Collected Poems 1945-1990

Page 8

by R. S. Thomas


  Yet no bridge joins her own

  World with yours, all you can do

  Is lean kindly across the abyss

  To hear words that were once wise.

  Too Late

  I would have spared you this, Prytherch;

  You were like a child to me.

  I would have seen you poor and in rags,

  Rather than wealthy and not free.

  The rain and wind are hard masters;

  I have known you wince under their lash.

  But there was comfort for you at the day’s end

  Dreaming over the warm ash

  Of a turf fire on a hill farm.

  Contented with your accustomed ration

  Of bread and bacon, and drawing your strength

  From membership of an old nation

  Not given to beg. But look at yourself

  Now, a servant hired to flog

  The life out of the slow soil,

  Or come obediently as a dog

  To the pound’s whistle. Can’t you see

  Behind the smile on the times’ face

  The cold brain of the machine

  That will destroy you and your race?

  Hireling

  Cars pass him by; he’ll never own one.

  Men won’t believe in him for this.

  Let them come into the hills

  And meet him wandering a road,

  Fenced with rain, as I have now;

  The wind feathering his hair;

  The sky’s ruins, gutted with fire

  Of the late sun, smouldering still.

  Nothing is his, neither the land

  Nor the land’s flocks.
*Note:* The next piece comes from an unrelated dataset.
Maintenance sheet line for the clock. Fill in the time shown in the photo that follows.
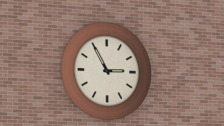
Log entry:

Hired to live

  On hills too lonely, sharing his hearth

  With cats and hens, he has lost all

  Property but the grey ice

  Of a face splintered by life’s stone.

  Poet’s Address to the Businessmen

  Gentlemen all

  At the last crumbfall,

  The set of glasses,

  The moist eye,

  I rise to speak

  Of things irrelevant:

  The poem shut,

  Uneasy fossil,

  In the mind’s rock;

  The growth of winter

  In the thick wood

  Of history; music

  We might have heard

  In the heart’s cloisters.

  I speak of wounds

  Not dealt us; blows

  That left no bruises

  On the white table

  Cloth. Forgive me

  The tongue’s failure,

  In all this leanness

  Of time, to arrive

  Nearer the bone.

  Those Others

  A gofid gwerin gyfan

  Yn fy nghri fel taerni tân.

  Dewi Emrys

  I have looked long at this land,

  Trying to understand

  My place in it – why,

  With each fertile country

  So free of its room,

  This was the cramped womb

  At last took me in

  From the void of unbeing.

  Hate takes a long time

  To grow in, and mine

  Has increased from birth;

  Not for the brute earth

  That is strong here and clean

  And plain in its meaning

  As none of the books are

  That tell but of the war

  Of heart with head, leaving

  The wild birds to sing

  The best songs; I find

  This hate’s for my own kind,

  For men of the Welsh race

  Who brood with dark face

  Over their thin navel

  To learn what to sell;

  Yet not for them all either,

  There are still those other

  Castaways on a sea

  Of grass, who call to me,

  Clinging to their doomed farms;

  Their hearts though rough are warm

  And firm, and their slow wake

  Through time bleeds for our sake.

  Portrait

  You never asked what he was like,

  That man, Prytherch. Did you class him

  With other labourers, breaking the wild

  Mare of the soil with bare knuckles

  And gnarled thighs, knowing him shut

  In cold arenas between hedges

  With no audience, a man for whom

  The stars’ bridle was hung too high?

  He was in rags; you were right there.

  But the blood was fanned by the sharp draught

  Of winter into a huge blaze

  In the cheeks’ grate, and eyes that you might

  Have fancied brown from their long gazing

  Downward were of a hard blue,

  So shrill they would not permit the ear

  To hear what the lips’ slobber intended.

  Hyddgen

  The place, Hyddgen;

  The time, the fifth

  Century since Glyn Dŵr

  Was here with his men.

  He beat the English.

  Does it matter now

  In the rain? The English

  Don’t want to come:

  Summer country.

  The Welsh too:

  A barren victory.

  Look at those sheep,

  On such small bones

  The best mutton,

  But not for him,

  The hireling shepherd.

  History goes on;

  On the rock the lichen

  Records it: no mention

  Of them, of us.

  Lore

  Job Davies, eighty-five

  Winters old, and still alive

  After the slow poison

  And treachery of the seasons.

  Miserable? Kick my arse!

  It needs more than the rain’s hearse,

  Wind-drawn, to pull me off

  The great perch of my laugh.

  What’s living but courage?

  Paunch full of hot porridge,

  Nerves strengthened with tea,

  Peat-black, dawn found me

  Mowing where the grass grew,

  Bearded with golden dew.

  Rhythm of the long scythe

  Kept this tall frame lithe.

  What to do? Stay green.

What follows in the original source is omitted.